• Work order: Pick up the essay below about Avani Chhaya's school bully and continue it from its last sentence.

• Text block:

BEGIN

Avani Chhaya Was Bullied In School. Years Later, She's Found Peace With Her Tormentor.
Earlier this year, before all of this began, we put out a call for your stories about overcoming differences — true stories about finding common ground.
Working with the Austin Public Library and The Library Foundation, we collected the submissions and helped writers shape their stories into pieces to read for the radio.
Then the pandemic happened — and then the killing of George Floyd, which prompted a massive wave of protest against police violence and institutional racism. Also, a polarizing presidential election.
Amid all that, these stories took on a new meaning. Suddenly, the need for finding common ground felt even stronger.
So this week, we’re going to start hearing the stories written by 16 people in Austin about their experience bridging differences with someone else. We’ll hear one of these stories each week. We begin with Avani Chhaya, who writes about the bullying she faced in grade school — and how she ultimately came to understand her bully.
Read Avani Chhaya's story below:
We were standing in a triangle configuration in our 5th grade classroom. You were so much taller than all of the other kids in class, towering and leering over the rest of us. You called me a shrimp back then.
You faced my classmate, the only other Indian girl besides me. “What’s that dot on your forehead?” you said, with so much malice seeping into every syllable.
Tears sprang to her eyes. Her cheeks became flushed. And stuttered responses bounced on the tiled floor. I stayed silent. How could I explain the cultural beauty of the chandlo? How was I supposed to know that chandlos, also called bindis, would become culturally appropriated by Western culture? It feels like an ironic and symbolic moment in my life, between you and I.
But I stayed silent – out of shame, out of difficulty in advocating for ourselves, out of cowardice that I would become your next target. I will forever regret my silence in that moment.
This was my first encounter with a racial microaggression before I had the words to even call it that. This was the first microaggression but hardly the last. I’ve been called an inverse coconut, white on the outside and brown on the inside. I’ve been asked, “What are you?" as if I’m anything other than human, other than flesh and blood. I’ve been asked, “Where are you from?” promptly followed up by “Where are you really from?” as if my sense of belonging was called into question. How was I to know then that a person of color would always feel like a second-class citizen in her own country? My scars, you would have called them.

END

• Records shown:
BEGIN

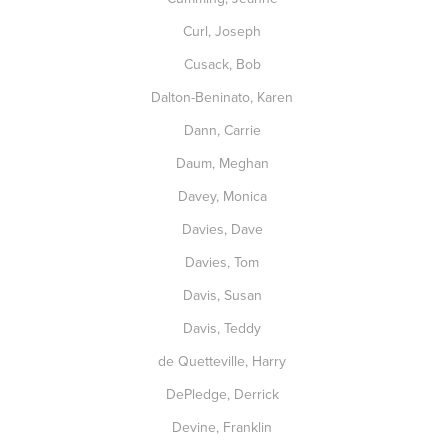
Curl, Joseph
Cusack, Bob
Dalton-Beninato, Karen
Dann, Carrie
Daum, Meghan
Davey, Monica
Davies, Dave
Davies, Tom
Davis, Susan
Davis, Teddy
de Quetteville, Harry
DePledge, Derrick
Devine, Franklin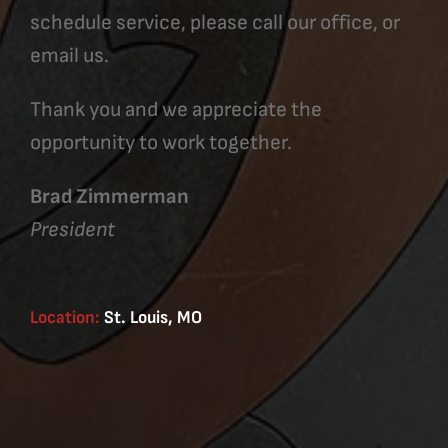
schedule service, please call our office, or
email us.
Thank you and we appreciate the
opportunity to work together.
Brad Zimmerman
President
Location:
St. Louis, MO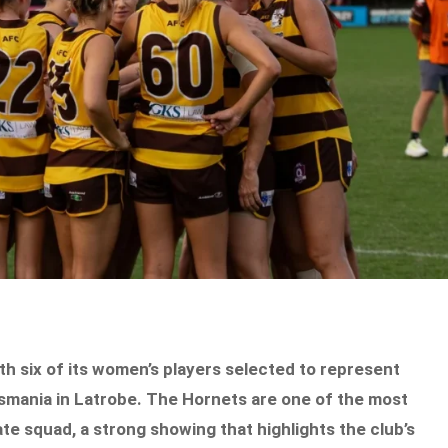
th six of its women’s players selected to represent
mania in Latrobe. The Hornets are one of the most
e squad, a strong showing that highlights the club’s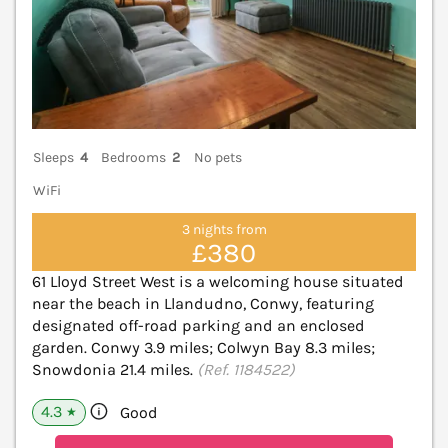
Sleeps
4
Bedrooms
2
No pets
WiFi
3 nights from
£380
61 Lloyd Street West is a welcoming house situated
near the beach in Llandudno, Conwy, featuring
designated off-road parking and an enclosed
garden. Conwy 3.9 miles; Colwyn Bay 8.3 miles;
Snowdonia 21.4 miles.
(Ref. 1184522)
4.3
Good
★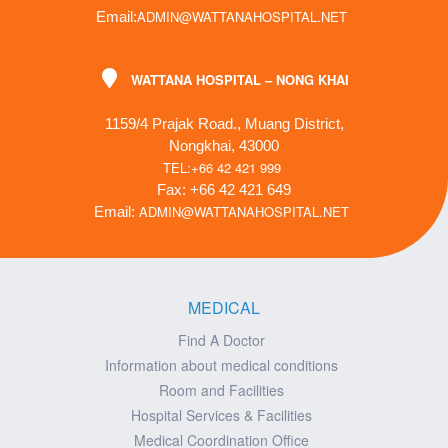
ADMIN@WATTANAHOSPITAL.NET
Email:
WATTANA HOSPITAL – NONG KHAI
1159/4 Prajak Road., Muang District,
Nongkhai, 43000
TEL:+66 42 421 999
Fax: +66 42 421 649
ADMIN@WATTANAHOSPITAL.NET
Email:
MEDICAL
Find A Doctor
Information about medical conditions
Room and Facilities
Hospital Services & Facilities
Medical Coordination Office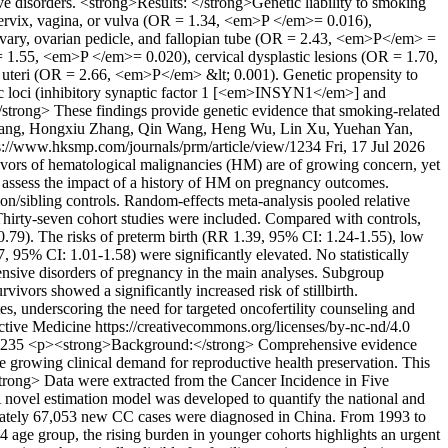
ve disorders. <strong>Results: </strong>Genetic liability to smoking
 cervix, vagina, or vulva (OR = 1.34, <em>P </em>= 0.016),
vary, ovarian pedicle, and fallopian tube (OR = 2.43, <em>P</em> =
R = 1.55, <em>P </em>= 0.020), cervical dysplastic lesions (OR = 1.70,
 uteri (OR = 2.66, <em>P</em> &lt; 0.001). Genetic propensity to
ic loci (inhibitory synaptic factor 1 [<em>INSYN1</em>] and
rong> These findings provide genetic evidence that smoking-related
hang, Hongxiu Zhang, Qin Wang, Heng Wu, Lin Xu, Yuehan Yan,
s://www.hksmp.com/journals/prm/article/view/1234
Fri, 17 Jul 2026
ors of hematological malignancies (HM) are of growing concern, yet
o assess the impact of a history of HM on pregnancy outcomes.
n/sibling controls. Random-effects meta-analysis pooled relative
Thirty-seven cohort studies were included. Compared with controls,
0.79). The risks of preterm birth (RR 1.39, 95% CI: 1.24-1.55), low
 95% CI: 1.01-1.58) were significantly elevated. No statistically
ertensive disorders of pregnancy in the main analyses. Subgroup
vors showed a significantly increased risk of stillbirth.
, underscoring the need for targeted oncofertility counseling and
tive Medicine https://creativecommons.org/licenses/by-nc-nd/4.0
/1235
<p><strong>Background:</strong> Comprehensive evidence
the growing clinical demand for reproductive health preservation. This
trong> Data were extracted from the Cancer Incidence in Five
A novel estimation model was developed to quantify the national and
oximately 67,053 new CC cases were diagnosed in China. From 1993 to
age group, the rising burden in younger cohorts highlights an urgent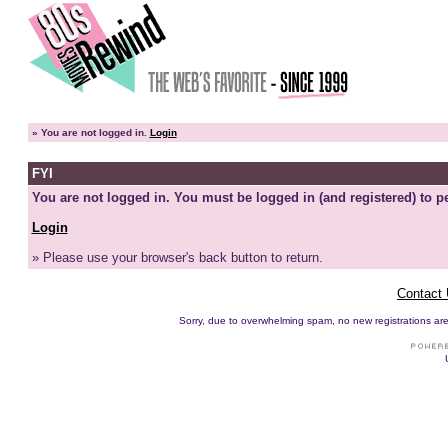
»
You are not logged in.
Login
FYI
You are not logged in. You must be logged in (and registered) to pe
Login
» Please use your browser's back button to return.
Contact
Sorry, due to overwhelming spam, no new registrations are p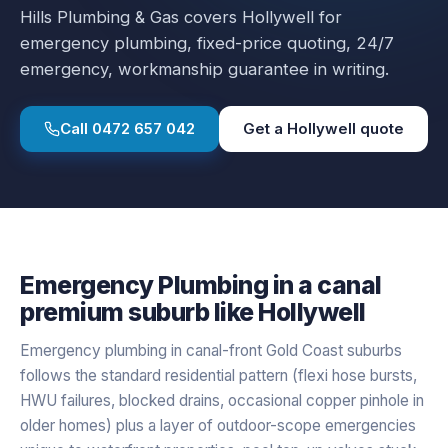
Hills Plumbing & Gas covers
Hollywell
for
emergency plumbing
, fixed-price quoting, 24/7
emergency, workmanship guarantee in writing.
Call
0472 657 042
Get a
Hollywell
quote
Emergency Plumbing
in a
canal
premium
suburb like
Hollywell
Emergency plumbing in canal-front Gold Coast suburbs
follows the standard residential pattern (flexi hose bursts,
HWU failures, blocked drains, occasional copper pinhole in
older homes) plus a layer of outdoor-scope emergencies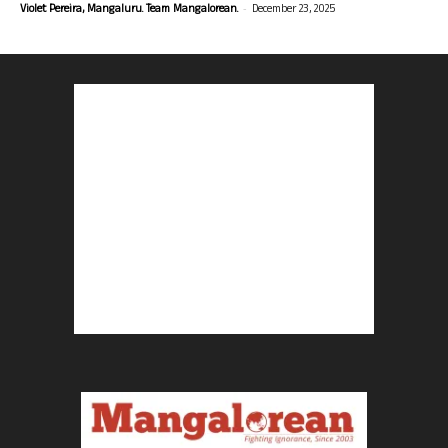
-
Violet Pereira, Mangaluru. Team Mangalorean.
December 23, 2025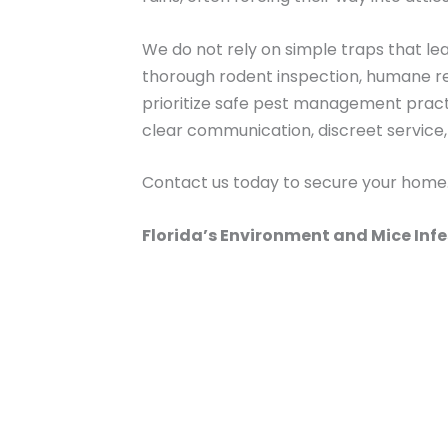
We do not rely on simple traps that le
thorough rodent inspection, humane re
prioritize safe pest management practi
clear communication, discreet service
Contact us today to secure your home
Florida’s Environment and Mice Inf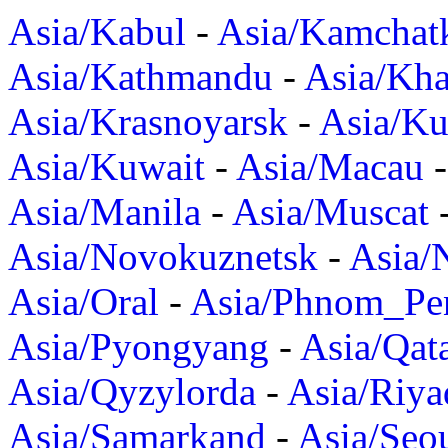
Asia/Kabul
-
Asia/Kamchat
Asia/Kathmandu
-
Asia/Kh
Asia/Krasnoyarsk
-
Asia/K
Asia/Kuwait
-
Asia/Macau
Asia/Manila
-
Asia/Muscat
Asia/Novokuznetsk
-
Asia/
Asia/Oral
-
Asia/Phnom_Pe
Asia/Pyongyang
-
Asia/Qat
Asia/Qyzylorda
-
Asia/Riya
Asia/Samarkand
-
Asia/Seo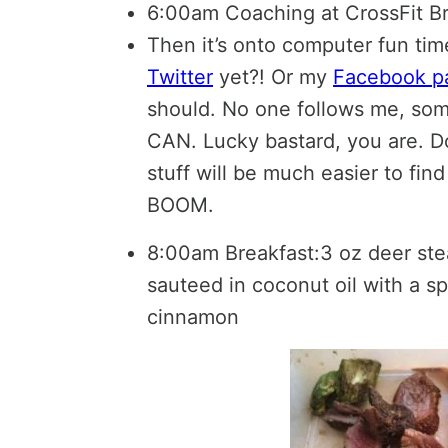
6:00am Coaching at CrossFit 
Then it’s onto computer fun ti
Twitter
yet?! Or my
Facebook p
should. No one follows me, so
CAN. Lucky bastard, you are. Do
stuff will be much easier to fin
BOOM.
8:00am Breakfast:3 oz deer ste
sauteed in coconut oil with a sp
cinnamon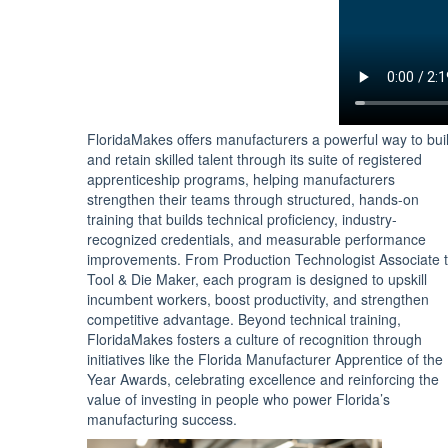
FloridaMakes offers manufacturers a powerful way to bui
and retain skilled talent through its suite of registered
apprenticeship programs, helping manufacturers
strengthen their teams through structured, hands-on
training that builds technical proficiency, industry-
recognized credentials, and measurable performance
improvements. From Production Technologist Associate 
Tool & Die Maker, each program is designed to upskill
incumbent workers, boost productivity, and strengthen
competitive advantage. Beyond technical training,
FloridaMakes fosters a culture of recognition through
initiatives like the Florida Manufacturer Apprentice of the
Year Awards, celebrating excellence and reinforcing the
value of investing in people who power Florida’s
manufacturing success.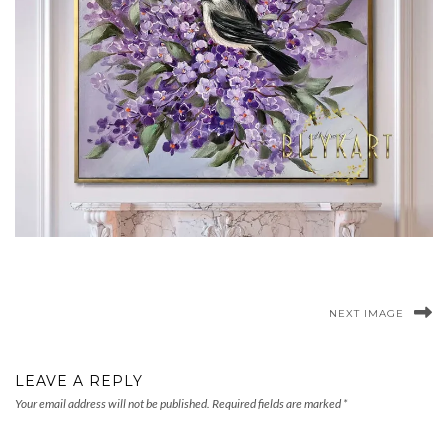
NEXT IMAGE
LEAVE A REPLY
Your email address will not be published.
Required fields are marked
*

END

• Task answer:
Despite my attempts to become invisible, you nevertheless became my bully. Calling me names around hallways. Circling around me in front of the school doors, just out of the teachers’ eyeline, between you and I.
There were name-calling and taunts. But that microaggression came to define fifth grade for me. Even twenty years later, I can close my eyes and be fully transported to that place of shame and cowardice within that triangle of classmates. I often wondered what caused you to act that way.
On an ordinary afternoon, later in the school year, we stumbled upon your back door, singing carols in our neighborhood. I tried to shrink behind the other girls. And I remember you standing there, next to your aunt. The overhead light in the living room was on, casting a yellow glow throughout the house. You looked small then. In the dim glimmer of yellow light, you weren’t a towering bully. You were beautifully human. Kindness brought you back.
We had more in common, you and I. We came from the same neighborhood, from the same brick townhouses. We came from the same socio-economic level. We both identified as people of color.
Despite our differences – the bully and the victim, the tower and the shrimp – both of us yearned for acceptance and to be unconditionally loved, you and I.
I came to realize that you picked on others because you were broken too, and you wanted to see scars that matched your own.
I chastise myself for not raising my voice in that moment, for being too afraid. But I’m not afraid anymore. I fill classrooms with my voice these days. Can you believe it? I slash through present-day microaggressions with a ferocity that you could only imagine. You wouldn’t dare call me a shrimp if you saw me now.
I wonder if we would be friends, if we bumped into each other on the street today, you and I.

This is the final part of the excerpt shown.